Members forsake personal property

Skelton said members would sign a commitment forsaking all personal property - although community members and young people did work before signing the document.

Skelton told the court people were not evicted from the commune if they did not sign and some people had spent decades in the community without signing the document.

He said it was never an intention among community members that their arrangements could constitute a contractual arrangement.

"The relationships were based on shared spiritual beliefs and understandings. It's fundamental to joining the church that you accept the 'everything in common' belief," Skelton said.

He said signing the commitment to the church - which included pledges to work for the communal interest - was a "unilateral vow to the Lord and to members of the community but was not intended to be enforceable by law".

Skelton said central to documents outlining the commune's ethos and way of life were statements eschewing recourse to the legal system in the event of disputes.

"No Christian should ever, at any time or for any reason, take another Christian to the law.
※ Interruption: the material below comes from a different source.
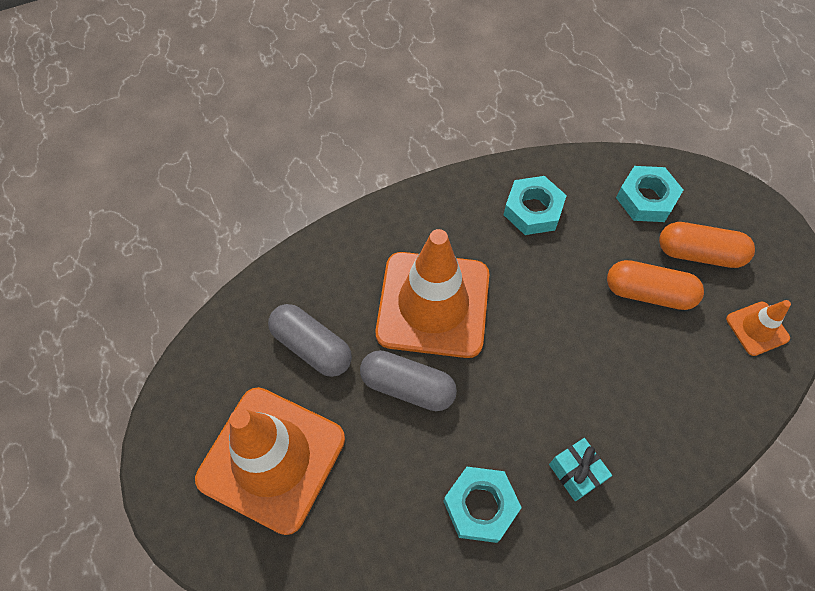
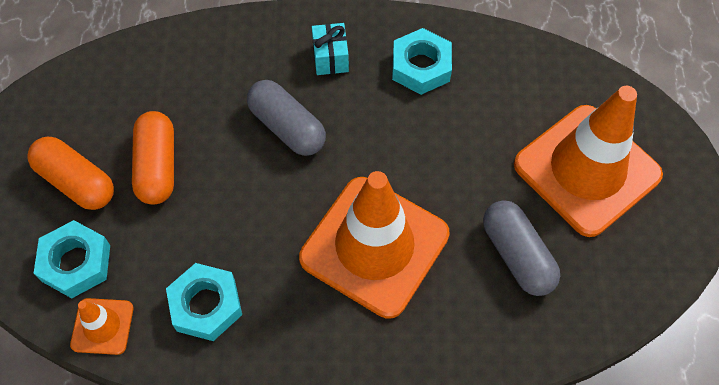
camera: 155 degrees left, 0 degrees up
(407, 386) = (438, 179): grey capsule -> grey capsule (287, 127)
(648, 293) = (157, 166): orange capsule -> orange capsule turned 45 degrees clockwise
(757, 328) = (89, 96): orange traffic cone -> orange traffic cone (102, 326)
It is better to suffer a wrong or be defrauded than to take a Christian brother to law before unbelievers," Skelton read from a document prepared by the community entitled 'What we believe'.

Work a part of a wider communal goal

Skelton said - as children were considered a gift from god - it was not uncommon for families in the community's family's to have approximately 10 children.

He said women in the community's tasks were typically in support of the community's internal functions - often working in commercial sized kitchens and laundry facilities - while men were able to engage with the "outside world" to bring income into the community.

Skelton said the belief structure outlined in the 'What we believe' document was consistent with what happened "on the ground" in the community.

"It's the responsibility of each man in the church to work hard to provide practical and material means for himself, his own family and every other person in the church. It's not the woman's place to be the bread winner - or income earner - they should give themselves to caring for people within the context of the Christian home and the close knit Christian community," Skelton read from the document.

He said earnings' from this work as well as benefits collected by the women under the Working For Families scheme would be paid into a central account for collective uses.

Skelton said following the Employment Court ruling in 2021 - that the workers were in an employment relationship - the group had abandoned communal meals and washing machines had been purchased as individual families took on responsibility for those duties.

Skelton cited a prior case relating to the Salvation Army where he said the parties intention to enter into a contractual relationship was a defining factor into the nature of the employee/employer relationship.

He said - in that instance - the real nature of the relationship was a cadetship when a person agreed to work or provide services as a part of training towards a goal.

The appeal is scheduled to run for two days.